# Re: [ddlm-group] Use of elides in strings

Hi Nick: you have described exactly what I would like to see.  I am
currently working on some way of taking into account John's issues and
will hopefully post something later on today.

On Fri, Nov 20, 2009 at 3:55 PM, Nick Spadaccini <nick@csse.uwa.edu.au> wrote:
> The general sentiment is to pass on the string as raw.
>
> Herb's suggestion of raw and cooked can't be done at a lexical level as it
> is with Python. r"..." u"..." are syntactically incorrect in STAR. It can
> happen at a dictionary level where a type could be declared as a raw string
> or a cooked string. Probably better still is that such data items should
> have an associated data item that indicates what the mark up is and how to
> handle it. This will handle a multitude of markups.
>
> James' original email didn't address the whole hog approach, but focussed
> only on what to do with \", \' and \\. I think James's is suggesting that if
> a user wants to store the string abc"def as a double-quote string then a
> user will want the application to deal with putting it out as "abc\"def"
※ ※ ※
◆ **Required work**:
In the ddlm-group message about elides in strings, why can't Herb's raw-and-cooked suggestion be done at a lexical level?

◆ **Raw data**:
※ ※ ※
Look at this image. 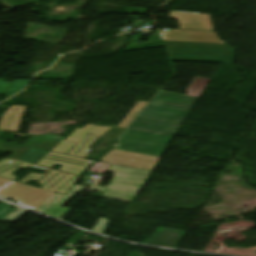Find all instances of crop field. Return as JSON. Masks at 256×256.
Instances as JSON below:
<instances>
[{
  "instance_id": "crop-field-1",
  "label": "crop field",
  "mask_w": 256,
  "mask_h": 256,
  "mask_svg": "<svg viewBox=\"0 0 256 256\" xmlns=\"http://www.w3.org/2000/svg\"><path fill=\"white\" fill-rule=\"evenodd\" d=\"M198 98L160 92L104 161L153 171Z\"/></svg>"
},
{
  "instance_id": "crop-field-2",
  "label": "crop field",
  "mask_w": 256,
  "mask_h": 256,
  "mask_svg": "<svg viewBox=\"0 0 256 256\" xmlns=\"http://www.w3.org/2000/svg\"><path fill=\"white\" fill-rule=\"evenodd\" d=\"M164 43L171 61L225 62L232 64L234 59V50L228 45L170 41H164Z\"/></svg>"
},
{
  "instance_id": "crop-field-3",
  "label": "crop field",
  "mask_w": 256,
  "mask_h": 256,
  "mask_svg": "<svg viewBox=\"0 0 256 256\" xmlns=\"http://www.w3.org/2000/svg\"><path fill=\"white\" fill-rule=\"evenodd\" d=\"M108 172L116 173L107 187H93L105 191L102 198L132 203L141 187L151 174L149 171L137 170L113 165Z\"/></svg>"
},
{
  "instance_id": "crop-field-4",
  "label": "crop field",
  "mask_w": 256,
  "mask_h": 256,
  "mask_svg": "<svg viewBox=\"0 0 256 256\" xmlns=\"http://www.w3.org/2000/svg\"><path fill=\"white\" fill-rule=\"evenodd\" d=\"M31 140H33L31 142ZM22 147L0 142V150L12 153V159L36 163L45 156L62 138L55 135L38 136Z\"/></svg>"
},
{
  "instance_id": "crop-field-5",
  "label": "crop field",
  "mask_w": 256,
  "mask_h": 256,
  "mask_svg": "<svg viewBox=\"0 0 256 256\" xmlns=\"http://www.w3.org/2000/svg\"><path fill=\"white\" fill-rule=\"evenodd\" d=\"M159 31L163 40L223 44L217 38L214 32L182 31V30H175V29H168L167 32L162 30H159Z\"/></svg>"
},
{
  "instance_id": "crop-field-6",
  "label": "crop field",
  "mask_w": 256,
  "mask_h": 256,
  "mask_svg": "<svg viewBox=\"0 0 256 256\" xmlns=\"http://www.w3.org/2000/svg\"><path fill=\"white\" fill-rule=\"evenodd\" d=\"M171 18H176L179 29L213 31L211 17L207 14L171 11Z\"/></svg>"
},
{
  "instance_id": "crop-field-7",
  "label": "crop field",
  "mask_w": 256,
  "mask_h": 256,
  "mask_svg": "<svg viewBox=\"0 0 256 256\" xmlns=\"http://www.w3.org/2000/svg\"><path fill=\"white\" fill-rule=\"evenodd\" d=\"M83 189H85V187L76 185L70 190V192L66 196L55 194L43 205H41L38 209H36V211L58 218L61 215H63L66 211H68V209L65 208H63L64 210H62V207L60 206L67 202L69 199H71L74 195H76V193L82 191Z\"/></svg>"
},
{
  "instance_id": "crop-field-8",
  "label": "crop field",
  "mask_w": 256,
  "mask_h": 256,
  "mask_svg": "<svg viewBox=\"0 0 256 256\" xmlns=\"http://www.w3.org/2000/svg\"><path fill=\"white\" fill-rule=\"evenodd\" d=\"M184 234V231L159 227L146 244L176 248Z\"/></svg>"
},
{
  "instance_id": "crop-field-9",
  "label": "crop field",
  "mask_w": 256,
  "mask_h": 256,
  "mask_svg": "<svg viewBox=\"0 0 256 256\" xmlns=\"http://www.w3.org/2000/svg\"><path fill=\"white\" fill-rule=\"evenodd\" d=\"M26 109V106L11 107L2 115L0 128L17 132Z\"/></svg>"
},
{
  "instance_id": "crop-field-10",
  "label": "crop field",
  "mask_w": 256,
  "mask_h": 256,
  "mask_svg": "<svg viewBox=\"0 0 256 256\" xmlns=\"http://www.w3.org/2000/svg\"><path fill=\"white\" fill-rule=\"evenodd\" d=\"M111 127H99V126H94V125H89L87 124L84 128L80 129L78 128L73 134H71L66 140L73 141L78 143L85 135L87 134H92L96 137H101L104 133H106Z\"/></svg>"
},
{
  "instance_id": "crop-field-11",
  "label": "crop field",
  "mask_w": 256,
  "mask_h": 256,
  "mask_svg": "<svg viewBox=\"0 0 256 256\" xmlns=\"http://www.w3.org/2000/svg\"><path fill=\"white\" fill-rule=\"evenodd\" d=\"M4 81L5 79H0V94L5 93L7 97L21 91L29 82V80L15 81L13 83H7Z\"/></svg>"
},
{
  "instance_id": "crop-field-12",
  "label": "crop field",
  "mask_w": 256,
  "mask_h": 256,
  "mask_svg": "<svg viewBox=\"0 0 256 256\" xmlns=\"http://www.w3.org/2000/svg\"><path fill=\"white\" fill-rule=\"evenodd\" d=\"M209 79L194 77L191 85L188 87L187 92L188 96H194L199 97L207 83L209 82Z\"/></svg>"
},
{
  "instance_id": "crop-field-13",
  "label": "crop field",
  "mask_w": 256,
  "mask_h": 256,
  "mask_svg": "<svg viewBox=\"0 0 256 256\" xmlns=\"http://www.w3.org/2000/svg\"><path fill=\"white\" fill-rule=\"evenodd\" d=\"M147 103L138 101L135 104V107L132 109V111L126 116V118L120 123L118 127L126 128L129 123L137 116V114L141 111V108H143Z\"/></svg>"
},
{
  "instance_id": "crop-field-14",
  "label": "crop field",
  "mask_w": 256,
  "mask_h": 256,
  "mask_svg": "<svg viewBox=\"0 0 256 256\" xmlns=\"http://www.w3.org/2000/svg\"><path fill=\"white\" fill-rule=\"evenodd\" d=\"M101 165L102 167H100ZM108 166H109L108 164L96 162L89 171L96 172L95 170L98 169L96 173L102 174L107 169Z\"/></svg>"
}]
</instances>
※ ※ ※
◆ **Result for this task**:
Because r"..." and u"..." are syntactically incorrect in STAR.